The International Energy Agency’s (IEA) has announced the world’s first comprehensive study on how to transition to a net-zero energy system by 2050.
And the message to governments around the world is that they need to up their game to achieve that target and slow down the rate of global warming.
With a focus on renewably sourced energy, the study – Net Zero by 2050: a Roadmap for the Global Energy Sector – sets out a cost-effective and economically productive pathway to get to a clean energy economy.
It examines the roles of bioenergy, carbon capture, and behavioural changes in reaching net zero in helping the world gets to where it needs to be.
By 2050, the aim is to have almost 90 per cent of electricity generation from renewable sources, with wind and solar PV together accounting for almost 70 per cent. Most of the remainder comes from nuclear power.
The greatest challenge
“Our Roadmap shows the priority actions that are needed today to ensure the opportunity of net-zero emissions by 2050 – narrow but still achievable – is not lost,” said IEA executive director Fatih Birol.

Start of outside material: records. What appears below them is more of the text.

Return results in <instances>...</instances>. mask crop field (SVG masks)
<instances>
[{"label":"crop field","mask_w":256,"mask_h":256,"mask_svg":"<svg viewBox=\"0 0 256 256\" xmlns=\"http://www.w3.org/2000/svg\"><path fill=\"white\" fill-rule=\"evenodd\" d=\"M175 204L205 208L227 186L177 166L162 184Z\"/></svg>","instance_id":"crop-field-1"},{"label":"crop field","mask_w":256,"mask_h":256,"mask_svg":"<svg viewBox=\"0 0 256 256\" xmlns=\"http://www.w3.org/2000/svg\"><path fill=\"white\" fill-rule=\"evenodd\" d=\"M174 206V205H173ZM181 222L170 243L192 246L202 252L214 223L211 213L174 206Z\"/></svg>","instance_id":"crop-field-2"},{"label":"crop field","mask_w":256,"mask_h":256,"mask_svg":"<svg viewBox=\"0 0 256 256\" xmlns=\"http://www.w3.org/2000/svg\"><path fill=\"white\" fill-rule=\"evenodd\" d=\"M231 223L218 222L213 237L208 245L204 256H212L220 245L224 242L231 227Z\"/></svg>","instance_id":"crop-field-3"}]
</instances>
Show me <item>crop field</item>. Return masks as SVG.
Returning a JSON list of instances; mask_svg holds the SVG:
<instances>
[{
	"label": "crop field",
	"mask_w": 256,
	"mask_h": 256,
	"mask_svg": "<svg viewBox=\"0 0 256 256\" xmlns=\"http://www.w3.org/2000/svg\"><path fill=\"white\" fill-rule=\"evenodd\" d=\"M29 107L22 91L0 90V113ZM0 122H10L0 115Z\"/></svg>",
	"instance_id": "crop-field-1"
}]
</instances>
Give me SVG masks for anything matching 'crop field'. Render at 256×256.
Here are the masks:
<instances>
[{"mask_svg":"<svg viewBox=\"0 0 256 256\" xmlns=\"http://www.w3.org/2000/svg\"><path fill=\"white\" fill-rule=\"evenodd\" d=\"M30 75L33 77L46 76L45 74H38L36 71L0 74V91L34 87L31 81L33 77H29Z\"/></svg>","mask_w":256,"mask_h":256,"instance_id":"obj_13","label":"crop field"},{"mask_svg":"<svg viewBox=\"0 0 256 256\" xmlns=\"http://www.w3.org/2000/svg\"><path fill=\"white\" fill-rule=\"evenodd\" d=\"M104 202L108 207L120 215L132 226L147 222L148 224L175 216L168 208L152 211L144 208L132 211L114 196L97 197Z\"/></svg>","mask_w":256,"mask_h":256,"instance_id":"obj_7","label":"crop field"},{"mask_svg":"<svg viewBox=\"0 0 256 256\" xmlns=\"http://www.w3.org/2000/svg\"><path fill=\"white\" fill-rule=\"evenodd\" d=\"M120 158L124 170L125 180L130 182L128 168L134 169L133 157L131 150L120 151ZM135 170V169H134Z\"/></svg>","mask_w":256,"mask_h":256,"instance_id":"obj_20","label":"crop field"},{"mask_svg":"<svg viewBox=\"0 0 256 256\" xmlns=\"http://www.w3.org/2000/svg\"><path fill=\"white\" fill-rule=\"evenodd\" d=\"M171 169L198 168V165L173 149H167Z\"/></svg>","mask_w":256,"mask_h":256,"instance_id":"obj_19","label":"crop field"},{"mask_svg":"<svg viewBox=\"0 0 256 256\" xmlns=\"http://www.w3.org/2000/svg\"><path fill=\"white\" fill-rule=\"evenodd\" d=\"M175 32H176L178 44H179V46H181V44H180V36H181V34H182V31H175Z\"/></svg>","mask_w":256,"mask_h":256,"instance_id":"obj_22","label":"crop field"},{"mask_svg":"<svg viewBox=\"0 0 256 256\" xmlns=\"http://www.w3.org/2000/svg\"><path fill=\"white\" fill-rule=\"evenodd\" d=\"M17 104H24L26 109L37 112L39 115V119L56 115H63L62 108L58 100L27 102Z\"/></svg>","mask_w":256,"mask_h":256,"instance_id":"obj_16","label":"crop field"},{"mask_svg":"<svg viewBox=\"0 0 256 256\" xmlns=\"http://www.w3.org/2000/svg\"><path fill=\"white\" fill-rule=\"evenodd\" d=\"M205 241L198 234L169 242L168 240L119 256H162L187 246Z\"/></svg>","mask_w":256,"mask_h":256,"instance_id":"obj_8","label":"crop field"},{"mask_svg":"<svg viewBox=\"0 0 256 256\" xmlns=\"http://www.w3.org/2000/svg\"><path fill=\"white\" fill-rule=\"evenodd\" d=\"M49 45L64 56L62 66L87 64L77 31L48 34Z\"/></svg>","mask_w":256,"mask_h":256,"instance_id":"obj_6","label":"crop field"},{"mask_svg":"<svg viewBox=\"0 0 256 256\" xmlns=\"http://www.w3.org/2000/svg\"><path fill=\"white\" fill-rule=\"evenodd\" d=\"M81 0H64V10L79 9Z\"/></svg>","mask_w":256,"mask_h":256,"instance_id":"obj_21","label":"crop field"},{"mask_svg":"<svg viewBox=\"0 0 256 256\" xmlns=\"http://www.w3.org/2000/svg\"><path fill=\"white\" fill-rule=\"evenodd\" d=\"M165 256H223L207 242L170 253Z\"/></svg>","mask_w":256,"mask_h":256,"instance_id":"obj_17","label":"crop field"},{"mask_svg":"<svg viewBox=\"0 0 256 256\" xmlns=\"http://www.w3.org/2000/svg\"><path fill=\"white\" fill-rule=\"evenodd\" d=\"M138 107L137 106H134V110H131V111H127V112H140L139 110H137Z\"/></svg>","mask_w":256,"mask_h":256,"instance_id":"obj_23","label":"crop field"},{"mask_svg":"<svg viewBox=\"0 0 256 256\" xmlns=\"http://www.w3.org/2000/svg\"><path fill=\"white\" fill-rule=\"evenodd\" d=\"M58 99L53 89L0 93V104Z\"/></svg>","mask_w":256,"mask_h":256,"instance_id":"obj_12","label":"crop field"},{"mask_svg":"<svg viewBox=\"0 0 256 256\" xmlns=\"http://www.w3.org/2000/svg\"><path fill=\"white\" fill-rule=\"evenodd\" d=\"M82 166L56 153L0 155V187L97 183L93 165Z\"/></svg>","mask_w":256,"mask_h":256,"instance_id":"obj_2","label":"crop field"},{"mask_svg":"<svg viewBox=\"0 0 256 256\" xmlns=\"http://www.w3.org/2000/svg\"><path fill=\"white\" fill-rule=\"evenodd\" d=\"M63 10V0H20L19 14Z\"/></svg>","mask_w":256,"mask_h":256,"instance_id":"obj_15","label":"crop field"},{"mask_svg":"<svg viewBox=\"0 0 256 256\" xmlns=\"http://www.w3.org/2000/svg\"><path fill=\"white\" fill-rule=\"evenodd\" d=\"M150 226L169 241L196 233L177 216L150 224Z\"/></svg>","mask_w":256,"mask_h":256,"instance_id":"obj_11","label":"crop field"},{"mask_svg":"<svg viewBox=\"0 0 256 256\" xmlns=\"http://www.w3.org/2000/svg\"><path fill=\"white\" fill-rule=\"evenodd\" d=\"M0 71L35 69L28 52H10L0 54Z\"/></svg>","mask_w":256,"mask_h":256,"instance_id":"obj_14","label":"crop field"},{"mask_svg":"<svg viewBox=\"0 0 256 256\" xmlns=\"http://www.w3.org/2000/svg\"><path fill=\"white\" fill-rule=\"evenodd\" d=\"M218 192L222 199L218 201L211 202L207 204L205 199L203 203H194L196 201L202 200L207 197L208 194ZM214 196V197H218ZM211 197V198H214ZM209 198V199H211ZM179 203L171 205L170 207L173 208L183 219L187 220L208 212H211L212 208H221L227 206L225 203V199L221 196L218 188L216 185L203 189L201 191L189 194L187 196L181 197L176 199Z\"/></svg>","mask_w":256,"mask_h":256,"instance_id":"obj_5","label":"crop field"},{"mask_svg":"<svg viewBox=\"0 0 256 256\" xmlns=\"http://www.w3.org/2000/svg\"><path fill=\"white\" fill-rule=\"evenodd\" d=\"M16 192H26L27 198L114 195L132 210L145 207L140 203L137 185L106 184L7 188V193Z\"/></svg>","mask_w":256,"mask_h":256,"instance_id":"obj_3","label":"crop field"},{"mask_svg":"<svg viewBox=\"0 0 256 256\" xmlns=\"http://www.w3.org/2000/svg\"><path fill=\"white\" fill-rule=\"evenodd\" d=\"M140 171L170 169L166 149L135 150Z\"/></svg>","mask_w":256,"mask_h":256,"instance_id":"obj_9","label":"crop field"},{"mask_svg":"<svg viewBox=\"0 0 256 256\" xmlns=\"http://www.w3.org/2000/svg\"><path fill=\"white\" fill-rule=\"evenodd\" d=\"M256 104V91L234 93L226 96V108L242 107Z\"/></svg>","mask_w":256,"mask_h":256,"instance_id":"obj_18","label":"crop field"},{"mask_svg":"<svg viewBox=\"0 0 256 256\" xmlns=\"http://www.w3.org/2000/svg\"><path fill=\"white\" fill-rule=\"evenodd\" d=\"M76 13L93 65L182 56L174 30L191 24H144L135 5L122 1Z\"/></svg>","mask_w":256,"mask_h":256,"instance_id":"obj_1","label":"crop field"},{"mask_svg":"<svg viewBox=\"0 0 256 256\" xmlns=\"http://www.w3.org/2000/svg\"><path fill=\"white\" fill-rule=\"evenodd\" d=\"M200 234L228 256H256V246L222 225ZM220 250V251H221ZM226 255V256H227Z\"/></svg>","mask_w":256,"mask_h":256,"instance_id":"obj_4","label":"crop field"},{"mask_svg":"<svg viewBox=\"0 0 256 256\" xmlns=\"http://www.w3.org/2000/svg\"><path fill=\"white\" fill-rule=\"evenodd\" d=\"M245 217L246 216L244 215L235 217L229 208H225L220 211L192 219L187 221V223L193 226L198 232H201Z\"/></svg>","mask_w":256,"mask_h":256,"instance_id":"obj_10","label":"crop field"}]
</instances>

“The scale and speed of the efforts demanded by this critical and formidable goal – our best chance of tackling climate change and limiting global warming to 1.5 °C – make this perhaps the greatest challenge humankind has ever faced.
“The IEA’s pathway to this brighter future brings a historic surge in clean energy investment that creates millions of new jobs and lifts global economic growth. Moving the world onto that pathway requires strong and credible policy actions from governments, underpinned by much greater international cooperation”.
The roadmap includes a call for an immediate end to all investment in new fossil fuel supplies and states that further investment is needed in the research and development of new technologies.
Progress in the areas of advanced batteries, electrolysers for hydrogen, and direct air capture and storage could be particularly impactful, it outlines.
“The transition must be fair and inclusive, leaving nobody behind. We have to ensure that developing economies receive the financing and technological know-how they need to build out their energy systems to meet the needs of their expanding populations and economies sustainably”, Birol added.